Für mich war dieser Besuch wie ein „Heimkommen“, da ich jahrelang selbst Islandpferde geritten bin - auch in Wettbewerben gegen Marie Lange-Fuchs! (Die Welt ist klein). Auf 25ha sind bis zu 100 Tiere untergebracht - auf einem modernen Gelände in schöner Umgebung. Wer Islandpferde reiten möchte, ist hier genau richtig!
 
Weiter ging dann zum „Hof Blankenwater“ in Tröndel. Landwirtin Melanie Krohn-Heinsohn hat dort seit gut 10 Jahren Wasserbüffel; aus anfänglich drei Tieren sind mittlerweile mehr als 20 geworden, die in artgerechter Haltung ganzjährig auf der Weide gehalten werden. Das Fleisch hat einen niedrigen Cholesterin- und Fettgehalt und schmeckt einfach super! Einfach vorbeifahren und selbst testen. Es lohnt sich - versprochen!
 
Auf dem Gut Panker bekamen wir als nächstes eine Führung vom Gutsverwalter Heinrich von der Decken. Seit mehr als 500 Jahren gibt es schon diesen Ort, der fast einem Museumsdorf ähnelt. Neben den markanten und bekannten Gebäuden gibt es auch tolle Läden und Galerien und natürlich auch die „Ole Liese“. Berühmt ist Gut Panker natürlich auch für seine Trakehnerzucht, die nach dem Krieg mit wenigen Pferden aus dem ostpreußischen Trakehnen begann und heute etwa 30 Pferde umfasst. Einfach schön!
 
Schlusspunkt der heutiges Tagesetappe war die Fleischerei Lau in Behrensdorf.
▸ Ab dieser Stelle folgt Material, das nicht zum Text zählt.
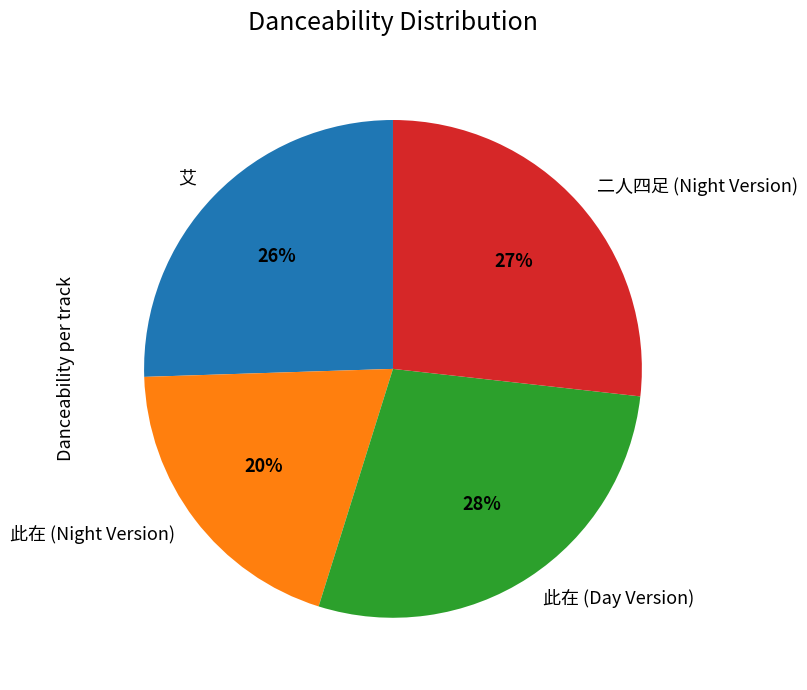

Do 二人四足 (Night Version) and 艾 together represent more than half of the pie?

Yes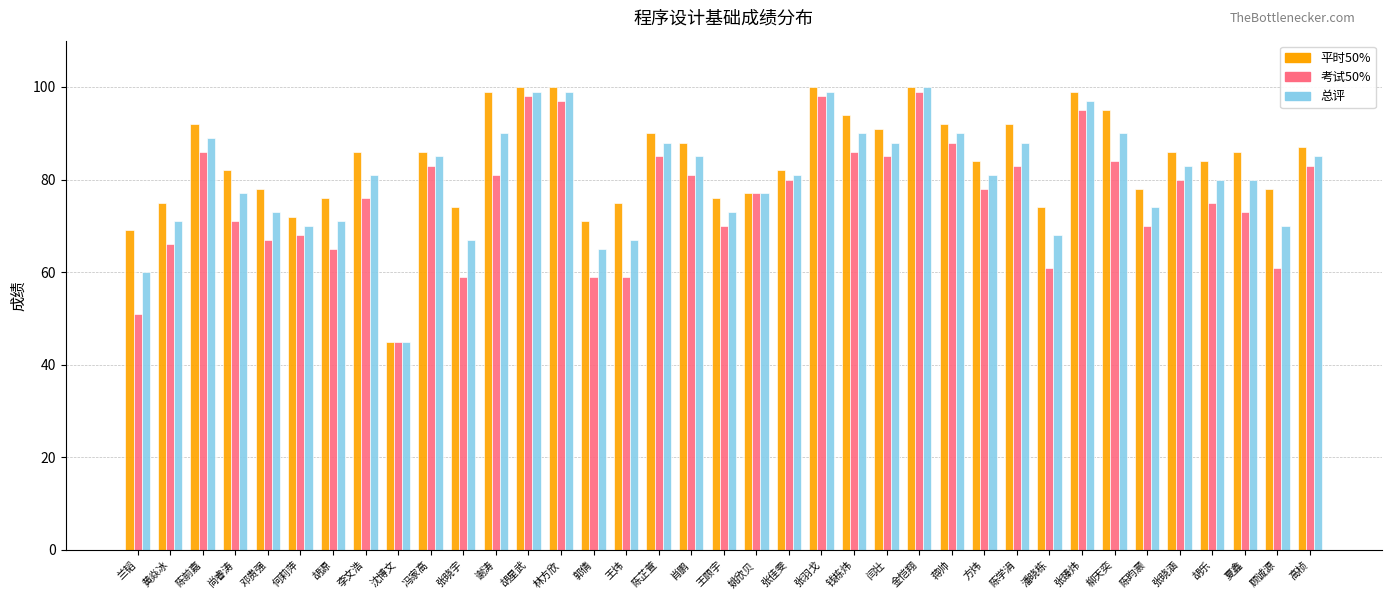

What is the label of the 14th bar from the right?

闫壮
Der Familienbetrieb stellt beste Fleisch- und Wurstwaren her und hat sich deshalb einen sehr guten Ruf in der Region erworben. Aber auch hier haben wir etliche „Hausaufgaben“ für Berlin eingesammelt: überbordende Bürokratie und praxisferne Vorschriften gefährden solch eher kleinen Betriebe. Das ist genau der falsche Weg!
 
Morgen geht das dann weiter im Amt Schrevenborn und Laboe. Ich freue mich!